The ten-billion-dollar gamble: What the JWST will do (and why it’s taken so long)

Science

The James Webb Space Telescope (JWST) is scheduled to launch on 24 December. To mark the event, Physics World is publishing a series of blog posts on the telescope’s technological innovations and scientific missions. This post is the first in the series.


Artist's conception of the James Webb Space Telescope
Ready to fly: An artist’s impression of the James Webb Space Telescope. (Courtesy: NASA GSFC/CIL/Adriana Manrique Gutierrez)

Launch is usually the most dangerous part of a space mission. Once the payload has been hurled skyward atop a column of fire and reached space intact, mission scientists remember they’ve been holding their breath, and slowly exhale in relief.

Not so with the James Webb Space Telescope (JWST). For NASA’s latest and most expensive eye on the sky, launch on an Ariane 5 rocket will be the simple part. What comes next will determine whether the mission is a success or not. That’s because before it can push the envelope of what science and space technology can achieve, it must first overcome a dangerous deep-space deployment. During that deployment, if any of more than 300 things that could go wrong, do go wrong, the telescope’s capabilities will be limited at best. At worst, the entire instrument will be ruined.

This is the scale of the challenge facing the JWST after its launch, which – barring additional delays – is now scheduled for 24 December 2021. Should it succeed, it will transform astronomy. Should it fail, it could set the field back decades.

Part of the challenge has to do with the telescope’s size. At 6.5 metres, its primary mirror is the largest ever sent into space. “When we started off, we knew that we could more safely build a much smaller telescope,” says John Mather, the Nobel-prize-winning cosmologist who has been leading the project at NASA’s Goddard Space Flight Center since the mid-1990s. The problem, though, is that smaller wouldn’t cut it. Inspired by the Hubble Deep Field image of distant galaxies, Mather and his colleagues wondered what it would take to see even further back in time, to 300 million years after the Big Bang and some of the first galaxies that ever existed. The answer was a telescope of the JWST’s size.

“A heck of a lot of hard technical challenges”

Size isn’t the only tough requirement, though. The light from those early galaxies has been stretched by cosmic expansion. To see them, astronomers need a scope that can peer into near- and mid-infrared wavelengths. And to do that, the telescope needs to be stationed away from Earth’s thermal glow, around the L2 Lagrange point, with the Moon and Earth behind it – much too far for astronauts to reach it on a servicing mission.

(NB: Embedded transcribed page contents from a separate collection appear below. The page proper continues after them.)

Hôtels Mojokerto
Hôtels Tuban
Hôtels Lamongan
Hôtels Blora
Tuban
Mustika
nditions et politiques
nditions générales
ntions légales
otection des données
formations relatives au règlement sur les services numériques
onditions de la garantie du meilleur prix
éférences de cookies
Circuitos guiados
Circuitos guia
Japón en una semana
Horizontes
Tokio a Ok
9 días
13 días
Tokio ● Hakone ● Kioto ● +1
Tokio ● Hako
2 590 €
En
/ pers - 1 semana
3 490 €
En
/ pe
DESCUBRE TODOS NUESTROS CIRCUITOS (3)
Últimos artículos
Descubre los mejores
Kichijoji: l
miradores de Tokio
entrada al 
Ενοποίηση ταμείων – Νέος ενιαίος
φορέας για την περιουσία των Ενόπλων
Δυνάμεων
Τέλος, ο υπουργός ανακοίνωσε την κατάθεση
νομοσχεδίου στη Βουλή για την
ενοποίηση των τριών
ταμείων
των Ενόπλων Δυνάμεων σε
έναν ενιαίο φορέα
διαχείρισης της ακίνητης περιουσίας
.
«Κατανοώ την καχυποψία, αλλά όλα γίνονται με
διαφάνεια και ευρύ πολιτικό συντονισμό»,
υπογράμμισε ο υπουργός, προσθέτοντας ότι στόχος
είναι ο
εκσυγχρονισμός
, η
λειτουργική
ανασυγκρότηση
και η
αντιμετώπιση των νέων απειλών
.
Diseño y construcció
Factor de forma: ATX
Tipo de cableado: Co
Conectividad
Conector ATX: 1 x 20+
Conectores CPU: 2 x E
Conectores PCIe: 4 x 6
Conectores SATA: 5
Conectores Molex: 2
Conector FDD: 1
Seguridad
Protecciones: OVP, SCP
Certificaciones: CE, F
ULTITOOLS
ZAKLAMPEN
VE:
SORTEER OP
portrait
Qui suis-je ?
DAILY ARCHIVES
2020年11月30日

There’s more. “The other thing that is challenging is that to reach the infrared sensitivity that we need, the telescope has to be very cold,” Mather says. “Pretty soon you have a heck of a lot of hard technical challenges.”

Thanks to these challenges, the launch date slipped, then slipped again and again while the cost of the mission went up and up. In 2011, with the telescope’s budget spiralling, the US House of Representatives moved to cancel it entirely, only for the troubled project to receive an eleventh-hour reprieve after scientists, the public and the media rallied to save it. As recently as 2018, when the budget was about to break the $8bn barrier, the US Congress had to vote to provide it with more funds.

In the meantime, the mission’s science portfolio grew. In the mid-1990s, exoplanet science was in its infancy. Today we know of thousands of worlds beyond our solar system, and – all being well – the JWST will be in prime position to study their atmospheres. Similarly, a host of discoveries about the evolution of galaxies and how stars and planets form have raised new questions for the scope to answer. Should it come through its deployment successfully – its 6.5-metre segmented mirror unfolding correctly, its tennis court-sized sunshield unfurling without a hitch – then it will be ready to answer these questions and many more, utterly transforming astronomy in the process.

Despite the telescope’s hefty price tag and delayed launch, Lee Feinberg, the optical telescope element manager at NASA Goddard, is confident that it will be worth it. “There’s a couple of hundred scientific proposals [286 to be precise] that we’re going to do in the first year,” he tells Physics World, “and each one is at a level where they could justify a whole mission in themselves.”